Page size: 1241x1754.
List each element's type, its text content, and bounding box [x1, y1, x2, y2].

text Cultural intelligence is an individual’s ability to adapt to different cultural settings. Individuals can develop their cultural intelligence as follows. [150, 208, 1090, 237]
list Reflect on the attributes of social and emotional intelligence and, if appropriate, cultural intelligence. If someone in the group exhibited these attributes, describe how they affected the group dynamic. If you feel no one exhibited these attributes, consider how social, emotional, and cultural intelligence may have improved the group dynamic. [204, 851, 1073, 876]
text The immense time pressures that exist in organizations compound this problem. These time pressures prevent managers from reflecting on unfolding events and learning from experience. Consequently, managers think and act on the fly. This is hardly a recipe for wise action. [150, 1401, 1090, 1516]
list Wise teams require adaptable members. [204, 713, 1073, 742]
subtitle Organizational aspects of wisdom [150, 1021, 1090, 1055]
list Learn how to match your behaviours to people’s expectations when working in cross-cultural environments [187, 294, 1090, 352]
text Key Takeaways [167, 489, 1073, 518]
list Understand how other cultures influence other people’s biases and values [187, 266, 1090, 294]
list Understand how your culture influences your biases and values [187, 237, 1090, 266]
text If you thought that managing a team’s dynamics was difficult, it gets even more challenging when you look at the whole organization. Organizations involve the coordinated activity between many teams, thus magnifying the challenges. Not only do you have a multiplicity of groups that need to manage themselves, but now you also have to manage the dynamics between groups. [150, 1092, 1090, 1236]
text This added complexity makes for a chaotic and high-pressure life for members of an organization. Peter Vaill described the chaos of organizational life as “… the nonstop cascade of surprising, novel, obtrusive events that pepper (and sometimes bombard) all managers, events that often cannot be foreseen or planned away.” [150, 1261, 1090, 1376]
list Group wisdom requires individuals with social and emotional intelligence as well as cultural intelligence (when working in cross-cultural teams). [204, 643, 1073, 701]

The request: Duplicate the records verbatim from their first line through the line containing "List each element's", including both ends.

Result:
Page size: 1241x1754.
List each element's type, its text content, and bounding box [x1, y1, x2, y2].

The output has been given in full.